Identity thieves are more than happy to steal electricity in your name, and because it can be so easy for them to do it, you may not know about it until you get a notice from a collection agency for unpaid utilities and your credit score takes a hit.

What you can do: Always scrutinize your bills and immediately check on any questionable items, always pay your bills on time (consider enrolling in a direct debit program), protect your personally identifiable information (which means guarding your Social Security number from all but the select few who need to know it), and bear in mind that tracking your scores and checking your reports regularly can alert you to a problem sooner rather than later. There’s no such thing as being too paranoid when it comes to monitoring.

3. Applying for jobs

Many new graduates don’t realize that a significant number of companies and institutions will check credit reports (not credit scores) before making an offer of employment. They’re required to get your consent (usually in writing) before checking your reports, and most companies will ask for your Social Security number, a major asset in your identity portfolio, in order to do so.

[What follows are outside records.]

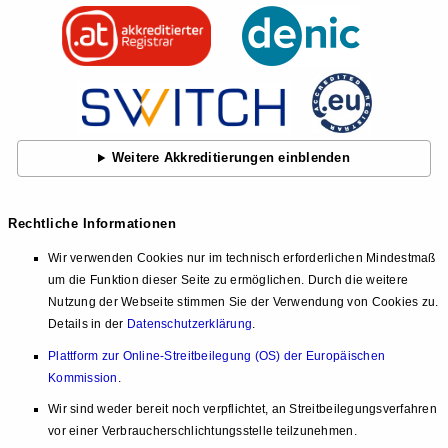
Weitere Akkreditierungen einblenden
Rechtliche Informationen
Wir verwenden Cookies nur im technisch erforderlichen Mindestmaß
um die Funktion dieser Seite zu ermöglichen. Durch die weitere
Nutzung der Webseite stimmen Sie der Verwendung von Cookies zu.
Details in der
Datenschutzerklärung
.
Plattform zur Online-Streitbeilegung (OS) der Europäischen
Kommission
.
Wir sind weder bereit noch verpflichtet, an Streitbeilegungsverfahren
vor einer Verbraucherschlichtungsstelle teilzunehmen.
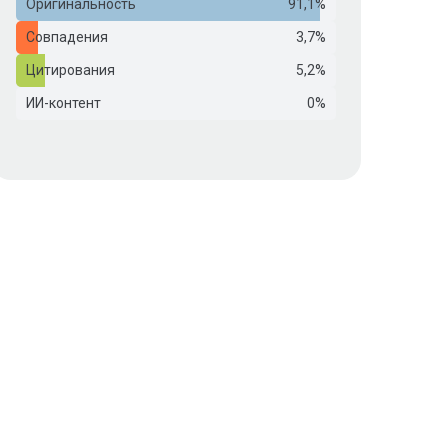
Оригинальность
91,1%
Совпадения
3,7%
Цитирования
5,2%
ИИ-контент
0%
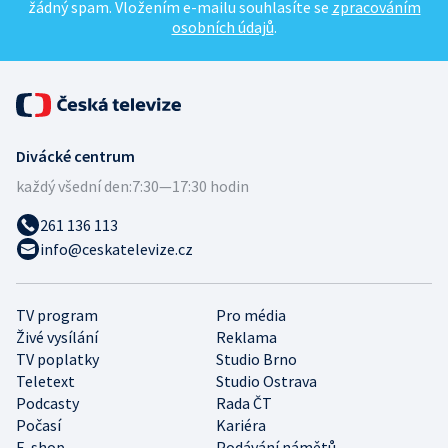
žádný spam. Vložením e-mailu souhlasíte se
zpracováním
osobních údajů
.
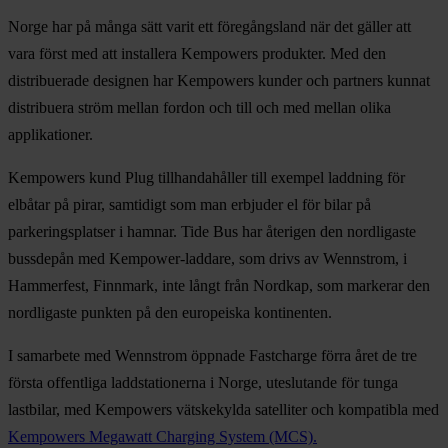
Norge har på många sätt varit ett föregångsland när det gäller att
vara först med att installera Kempowers produkter. Med den
distribuerade designen har Kempowers kunder och partners kunnat
distribuera ström mellan fordon och till och med mellan olika
applikationer.
Kempowers kund Plug tillhandahåller till exempel laddning för
elbåtar på pirar, samtidigt som man erbjuder el för bilar på
parkeringsplatser i hamnar. Tide Bus har återigen den nordligaste
bussdepån med Kempower-laddare, som drivs av Wennstrom, i
Hammerfest, Finnmark, inte långt från Nordkap, som markerar den
nordligaste punkten på den europeiska kontinenten.
I samarbete med Wennstrom öppnade Fastcharge förra året de tre
första offentliga laddstationerna i Norge, uteslutande för tunga
lastbilar, med Kempowers vätskekylda satelliter och kompatibla med
Kempowers Megawatt Charging System (MCS).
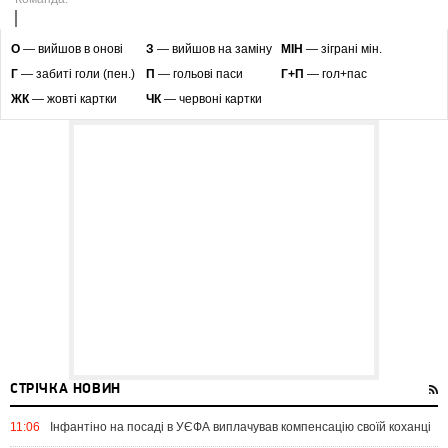
O
— вийшов в онові
З
— вийшов на заміну
МІН
— зіграні мін.
Г
— забиті голи (пен.)
П
— гольові паси
Г+П
— гол+пас
ЖК
— жовті картки
ЧК
— червоні картки
СТРІЧКА НОВИН
11:06
Інфантіно на посаді в УЄФА виплачував компенсацію своїй коханці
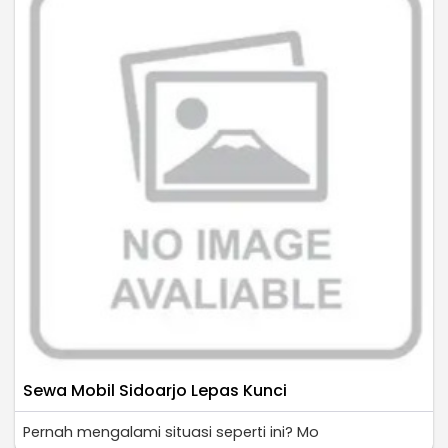
Sewa Mobil Sidoarjo Lepas Kunci
Pernah mengalami situasi seperti ini? Mo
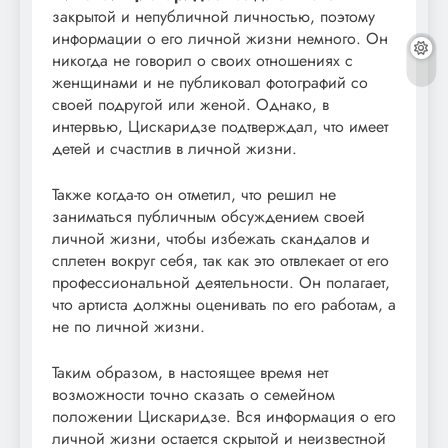
закрытой и непубличной личностью, поэтому
информации о его личной жизни немного. Он
никогда не говорил о своих отношениях с
женщинами и не публиковал фотографий со
своей подругой или женой. Однако, в
интервью, Цискаридзе подтверждал, что имеет
детей и счастлив в личной жизни.
Также когда-то он отметил, что решил не
заниматься публичным обсуждением своей
личной жизни, чтобы избежать скандалов и
сплетен вокруг себя, так как это отвлекает от его
профессиональной деятельности. Он полагает,
что артиста должны оценивать по его работам, а
не по личной жизни.
Таким образом, в настоящее время нет
возможности точно сказать о семейном
положении Цискаридзе. Вся информация о его
личной жизни остается скрытой и неизвестной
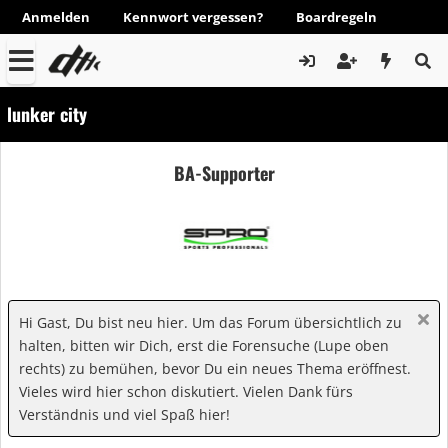
Anmelden
Kennwort vergessen?
Boardregeln
lunker city
BA-Supporter
Hi Gast, Du bist neu hier. Um das Forum übersichtlich zu
halten, bitten wir Dich, erst die Forensuche (Lupe oben
rechts) zu bemühen, bevor Du ein neues Thema eröffnest.
Vieles wird hier schon diskutiert. Vielen Dank fürs
Verständnis und viel Spaß hier!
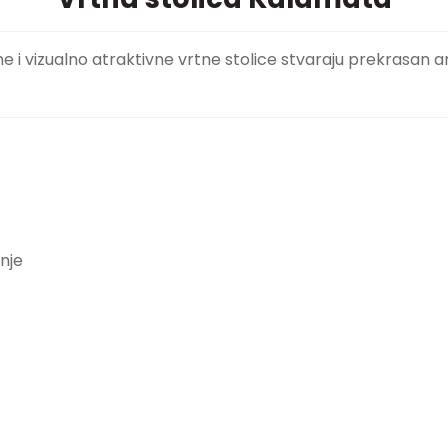
ne i vizualno atraktivne vrtne stolice stvaraju prekrasan
nje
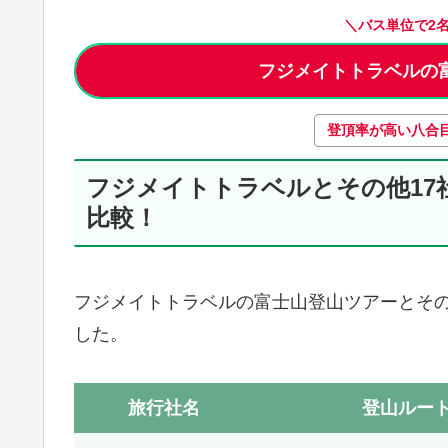
＼バス単位で2
フジメイトトラベルの
登頂率が高い八合
フジメイトトラベルとその他17
比較！
フジメイトトラベルの富士山登山ツアーとその
した。
旅行社名
登山ルー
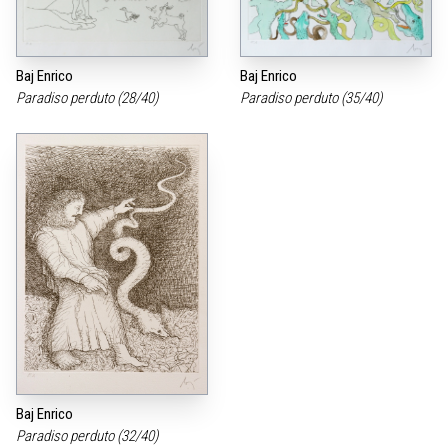
Baj Enrico
Baj Enrico
Paradiso perduto (28/40)
Paradiso perduto (35/40)
Baj Enrico
Paradiso perduto (32/40)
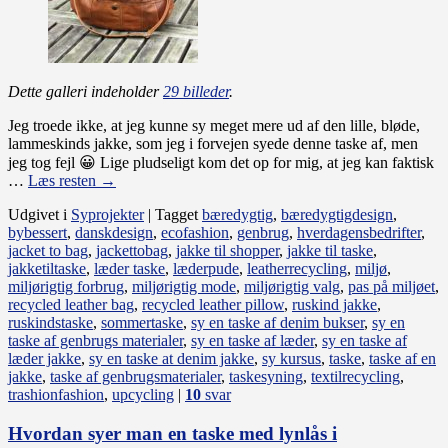
Dette galleri indeholder
29 billeder
.
Jeg troede ikke, at jeg kunne sy meget mere ud af den lille, bløde,
lammeskinds jakke, som jeg i forvejen syede denne taske af, men
jeg tog fejl 😀 Lige pludseligt kom det op for mig, at jeg kan faktisk
…
Læs resten
→
Udgivet i
Syprojekter
|
Tagget
bæredygtig
,
bæredygtigdesign
,
bybessert
,
danskdesign
,
ecofashion
,
genbrug
,
hverdagensbedrifter
,
jacket to bag
,
jackettobag
,
jakke til shopper
,
jakke til taske
,
jakketiltaske
,
læder taske
,
læderpude
,
leatherrecycling
,
miljø
,
miljørigtig forbrug
,
miljørigtig mode
,
miljørigtig valg
,
pas på miljøet
,
recycled leather bag
,
recycled leather pillow
,
ruskind jakke
,
ruskindstaske
,
sommertaske
,
sy en taske af denim bukser
,
sy en
taske af genbrugs materialer
,
sy en taske af læder
,
sy en taske af
læder jakke
,
sy en taske at denim jakke
,
sy kursus
,
taske
,
taske af en
jakke
,
taske af genbrugsmaterialer
,
taskesyning
,
textilrecycling
,
trashionfashion
,
upcycling
|
10
svar
Hvordan syer man en taske med lynlås i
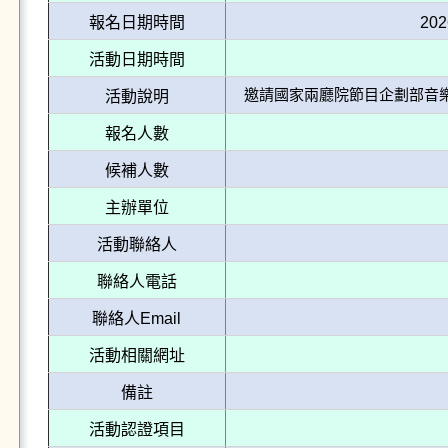
報名日期時間
202
活動日期時間
邀請國家兩廳院節目企劃部音
活動說明
報名人數
候補人數
主辦單位
活動聯絡人
聯絡人電話
聯絡人Email
活動相關網址
備註
活動認證項目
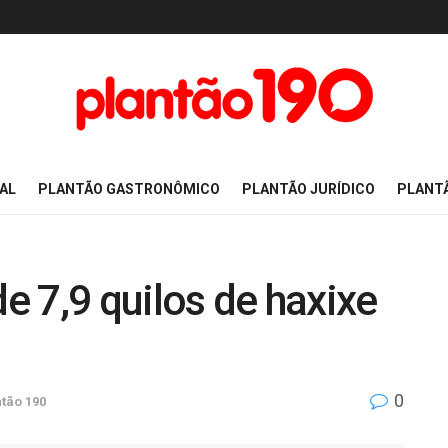
AL
PLANTÃO GASTRONÔMICO
PLANTÃO JURÍDICO
PLANT
de 7,9 quilos de haxixe
0
tão 190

Of course, make sure the employer is legit, and if you’re nervous about providing your Social Security number to a prospective employer, do a little research before you hand it over. Most fake job scams will ask for your SSN upfront, before you even interview.

4. Doing your taxes

For some college graduates, taxes have neither been a part of their lexicon nor their lives. Either their parents filed for them, or they’ve not yet worked at a job that made it necessary.

If you’re dealing with your taxes for the first time, there’s something you should know: Not everyone who offers to help will be trustworthy. There are thieves out there, so do your homework before hiring an accountant or a tax preparation service.

Tax-related identity theft is another reason you should be very careful about who has access to your personally identifiable information. If a fraudster files a tax return in your name before you do, you’ll spend six months or more waiting for the IRS to correct the mistake and send your refund.

A final note about protecting your identity

In the world of personal finance, so many are poised to take you for a ride, steal your personally identifiable information and potentially wreck your credit. They see new graduates as fresh meat. After all, most new grads have a clean credit history and may not be aware of the potential identity thieves lurking in the real world.

However, if you properly manage and vigilantly monitor your identity portfolio, it will be a resume and not a rap sheet.